How to improve the accuracy of Lingua::NamedEntity ?

by Anonymous Monk
Rencently I am working with Lingua::NamedEntity which is a modules in CPAN . Named entities" is the NLP jargon for proper nouns which represent people, places, organisations, and so on. This module provides a very simple way of extracting these from a text. If we run the extract_entities routine on a piece of news coverage of recent UK political events, we should expect to see it return a list of hash references looking like this:
{ entity => 'Mr Howard', class => 'person', scores => { ... }, }, { entity => 'Ministry of Defence', class => 'organisation', ... }, { entity => 'Oxfordshire', class => 'place', ... },
but i find that the result is not very well,especially when the module read a text having "Monday,Tuesday "and so on it will regard these words as person,who can help me thankyou very much.

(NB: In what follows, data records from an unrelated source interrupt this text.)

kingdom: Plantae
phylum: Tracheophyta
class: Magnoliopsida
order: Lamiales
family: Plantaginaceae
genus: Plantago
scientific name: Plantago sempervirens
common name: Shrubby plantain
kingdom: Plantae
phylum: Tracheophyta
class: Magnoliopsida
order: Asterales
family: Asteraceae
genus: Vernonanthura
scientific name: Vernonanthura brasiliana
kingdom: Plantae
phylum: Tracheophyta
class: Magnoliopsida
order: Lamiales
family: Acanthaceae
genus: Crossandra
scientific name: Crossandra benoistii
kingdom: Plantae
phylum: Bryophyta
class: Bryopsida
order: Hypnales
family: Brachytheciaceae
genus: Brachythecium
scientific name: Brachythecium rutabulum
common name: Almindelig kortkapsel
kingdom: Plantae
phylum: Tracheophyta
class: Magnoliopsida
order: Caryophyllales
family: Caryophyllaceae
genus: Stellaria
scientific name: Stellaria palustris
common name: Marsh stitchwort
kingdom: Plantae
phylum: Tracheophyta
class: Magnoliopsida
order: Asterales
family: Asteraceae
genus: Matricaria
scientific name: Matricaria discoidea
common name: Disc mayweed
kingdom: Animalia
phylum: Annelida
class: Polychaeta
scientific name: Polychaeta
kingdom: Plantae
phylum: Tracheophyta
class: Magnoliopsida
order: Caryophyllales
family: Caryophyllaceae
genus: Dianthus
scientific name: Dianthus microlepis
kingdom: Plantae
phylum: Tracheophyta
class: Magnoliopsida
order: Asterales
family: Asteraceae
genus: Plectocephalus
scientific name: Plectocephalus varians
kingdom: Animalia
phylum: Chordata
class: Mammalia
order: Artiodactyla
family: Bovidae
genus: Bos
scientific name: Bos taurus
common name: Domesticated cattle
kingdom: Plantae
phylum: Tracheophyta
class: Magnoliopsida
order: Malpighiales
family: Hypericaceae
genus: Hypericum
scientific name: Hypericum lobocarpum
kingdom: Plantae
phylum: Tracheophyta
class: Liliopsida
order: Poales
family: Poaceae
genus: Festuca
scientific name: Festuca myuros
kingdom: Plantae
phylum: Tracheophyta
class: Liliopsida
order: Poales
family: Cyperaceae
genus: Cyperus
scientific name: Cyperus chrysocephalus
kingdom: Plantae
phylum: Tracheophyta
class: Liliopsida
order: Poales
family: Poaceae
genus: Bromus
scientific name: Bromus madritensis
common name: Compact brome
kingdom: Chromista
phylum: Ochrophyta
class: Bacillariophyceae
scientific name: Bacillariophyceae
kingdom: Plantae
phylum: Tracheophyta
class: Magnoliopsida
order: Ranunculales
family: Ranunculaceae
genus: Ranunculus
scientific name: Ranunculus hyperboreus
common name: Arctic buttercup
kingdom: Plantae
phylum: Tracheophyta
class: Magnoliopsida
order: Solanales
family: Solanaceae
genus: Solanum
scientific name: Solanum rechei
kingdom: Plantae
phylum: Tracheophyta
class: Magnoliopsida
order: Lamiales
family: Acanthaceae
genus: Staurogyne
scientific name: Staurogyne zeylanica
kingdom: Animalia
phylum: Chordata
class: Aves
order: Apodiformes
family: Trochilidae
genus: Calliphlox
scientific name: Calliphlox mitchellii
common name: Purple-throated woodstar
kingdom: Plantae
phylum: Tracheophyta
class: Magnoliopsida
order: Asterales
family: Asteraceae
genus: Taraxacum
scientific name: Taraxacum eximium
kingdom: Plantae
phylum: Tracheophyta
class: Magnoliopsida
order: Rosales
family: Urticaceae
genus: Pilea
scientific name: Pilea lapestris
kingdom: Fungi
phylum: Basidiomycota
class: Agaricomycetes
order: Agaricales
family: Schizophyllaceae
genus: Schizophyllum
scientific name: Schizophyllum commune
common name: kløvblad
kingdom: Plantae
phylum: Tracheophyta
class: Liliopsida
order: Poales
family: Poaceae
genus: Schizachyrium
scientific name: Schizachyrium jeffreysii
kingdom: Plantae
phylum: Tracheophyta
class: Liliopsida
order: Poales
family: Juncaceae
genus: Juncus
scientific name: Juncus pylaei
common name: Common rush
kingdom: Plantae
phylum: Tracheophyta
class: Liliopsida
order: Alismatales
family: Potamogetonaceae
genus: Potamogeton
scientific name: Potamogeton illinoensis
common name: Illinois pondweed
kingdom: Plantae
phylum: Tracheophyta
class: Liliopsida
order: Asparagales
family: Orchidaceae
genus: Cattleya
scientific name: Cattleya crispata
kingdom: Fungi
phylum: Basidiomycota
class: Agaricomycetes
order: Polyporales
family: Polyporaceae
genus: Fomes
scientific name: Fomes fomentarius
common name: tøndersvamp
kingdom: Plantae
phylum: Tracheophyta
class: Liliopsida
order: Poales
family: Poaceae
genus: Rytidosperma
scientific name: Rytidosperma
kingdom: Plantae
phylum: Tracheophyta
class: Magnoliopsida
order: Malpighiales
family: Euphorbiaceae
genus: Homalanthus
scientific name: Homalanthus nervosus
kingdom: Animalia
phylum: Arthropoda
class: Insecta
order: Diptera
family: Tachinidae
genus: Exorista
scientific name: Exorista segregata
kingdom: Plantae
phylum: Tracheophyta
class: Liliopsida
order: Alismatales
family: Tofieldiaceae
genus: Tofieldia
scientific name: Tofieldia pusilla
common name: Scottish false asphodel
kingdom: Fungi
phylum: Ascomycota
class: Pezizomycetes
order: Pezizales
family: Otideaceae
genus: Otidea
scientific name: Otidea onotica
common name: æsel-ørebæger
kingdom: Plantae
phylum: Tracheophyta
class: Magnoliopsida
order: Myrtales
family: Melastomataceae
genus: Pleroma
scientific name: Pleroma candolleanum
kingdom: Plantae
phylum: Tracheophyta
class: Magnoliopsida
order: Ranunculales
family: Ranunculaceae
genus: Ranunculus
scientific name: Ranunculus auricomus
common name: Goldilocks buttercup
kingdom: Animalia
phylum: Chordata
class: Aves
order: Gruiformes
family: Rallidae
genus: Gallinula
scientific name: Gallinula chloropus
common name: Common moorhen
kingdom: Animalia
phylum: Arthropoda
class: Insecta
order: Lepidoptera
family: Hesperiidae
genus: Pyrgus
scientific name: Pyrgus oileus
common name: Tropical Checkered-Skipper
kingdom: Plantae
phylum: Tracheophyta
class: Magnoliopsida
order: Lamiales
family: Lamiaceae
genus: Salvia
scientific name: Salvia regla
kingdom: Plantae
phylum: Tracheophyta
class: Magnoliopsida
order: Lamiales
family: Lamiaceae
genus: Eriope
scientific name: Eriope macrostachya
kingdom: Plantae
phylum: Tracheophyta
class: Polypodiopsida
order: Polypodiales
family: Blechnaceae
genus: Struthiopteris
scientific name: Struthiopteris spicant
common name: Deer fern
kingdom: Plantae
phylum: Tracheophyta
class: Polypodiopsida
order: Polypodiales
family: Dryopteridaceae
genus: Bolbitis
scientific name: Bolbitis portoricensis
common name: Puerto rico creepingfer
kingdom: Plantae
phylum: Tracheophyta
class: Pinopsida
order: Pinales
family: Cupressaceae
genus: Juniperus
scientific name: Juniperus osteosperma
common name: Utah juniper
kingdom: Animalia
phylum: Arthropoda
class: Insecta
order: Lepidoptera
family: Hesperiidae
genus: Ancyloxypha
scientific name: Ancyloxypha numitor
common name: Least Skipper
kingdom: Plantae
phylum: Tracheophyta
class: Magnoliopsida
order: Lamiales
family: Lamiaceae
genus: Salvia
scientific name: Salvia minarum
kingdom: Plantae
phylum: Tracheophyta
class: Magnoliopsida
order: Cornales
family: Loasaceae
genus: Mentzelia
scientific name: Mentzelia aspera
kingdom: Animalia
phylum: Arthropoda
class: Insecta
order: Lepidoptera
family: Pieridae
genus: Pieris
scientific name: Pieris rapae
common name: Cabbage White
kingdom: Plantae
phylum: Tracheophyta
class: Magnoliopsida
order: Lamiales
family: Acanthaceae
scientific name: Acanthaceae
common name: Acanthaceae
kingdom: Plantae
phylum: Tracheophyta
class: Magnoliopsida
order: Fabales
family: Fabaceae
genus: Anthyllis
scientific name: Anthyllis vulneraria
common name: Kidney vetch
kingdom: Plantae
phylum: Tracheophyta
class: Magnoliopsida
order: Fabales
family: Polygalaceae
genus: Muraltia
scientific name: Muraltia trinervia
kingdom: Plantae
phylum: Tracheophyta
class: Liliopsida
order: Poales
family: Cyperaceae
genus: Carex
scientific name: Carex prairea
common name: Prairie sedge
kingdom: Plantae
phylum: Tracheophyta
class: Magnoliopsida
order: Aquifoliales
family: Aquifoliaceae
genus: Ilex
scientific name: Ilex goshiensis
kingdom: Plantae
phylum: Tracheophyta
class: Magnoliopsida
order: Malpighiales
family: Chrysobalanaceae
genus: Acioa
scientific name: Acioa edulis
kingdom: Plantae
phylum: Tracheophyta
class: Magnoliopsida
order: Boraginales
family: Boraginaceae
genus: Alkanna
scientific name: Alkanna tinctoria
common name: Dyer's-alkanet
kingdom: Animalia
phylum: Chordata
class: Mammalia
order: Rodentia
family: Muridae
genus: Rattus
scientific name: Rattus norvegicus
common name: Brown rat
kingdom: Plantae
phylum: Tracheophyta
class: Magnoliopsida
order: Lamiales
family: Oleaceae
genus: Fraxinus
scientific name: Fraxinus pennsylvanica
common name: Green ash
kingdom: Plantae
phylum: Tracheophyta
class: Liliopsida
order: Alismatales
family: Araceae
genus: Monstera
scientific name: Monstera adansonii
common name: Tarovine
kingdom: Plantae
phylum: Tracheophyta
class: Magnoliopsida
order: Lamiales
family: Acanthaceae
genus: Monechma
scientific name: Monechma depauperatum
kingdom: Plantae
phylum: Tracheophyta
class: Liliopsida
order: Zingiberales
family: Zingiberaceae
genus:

    I have a vague idea of what you are asking for, but instead of second-guessing, I'll offer some friendly advice:

    2. Please wrap any code in <code> tags when posting.
    4. Please post a sample of your current code that isn't giving the desired result.
    6. Please ask a specific question, if you have one (I know what I mean. Why don't you?)
    Okay, having said all the above - you could simply do something like this:

    #!/usr/bin/perl -w use strict; use Lingua::EN::NamedEntity; $/ = undef; my $text = <DATA>; my @entities = extract_entities($text); my @unwanted_entities = qw( Monday Tuesday Wednesday Thursday Friday S +aturday Sunday); for (@entities) { my $entity = ${$_}{entity}; if ( grep { $_ eq $entity } @unwanted_entities ) { print "Skipping unwanted entity: $entity\n"; } else { print "Valid entity: $entity\n" } }

    And the data for the above code was taken from a "recent BBC News story". The output is as follows:

    Valid entity: Mr Murakami Valid entity: Takafumi Horie Valid entity: Singapore Valid entity: Mr Horie Valid entity: Societe General Asset Management Valid entity: Asset Management Skipping unwanted entity: Friday Valid entity: Tokyo Stock Exchange Valid entity: Livedoor Valid entity: Yoshiaki Murakami Valid entity: Murakami Valid entity: Tokyo Valid entity: International Trade and Industry Ministry Valid entity: Akio Yoshino

    Darren :)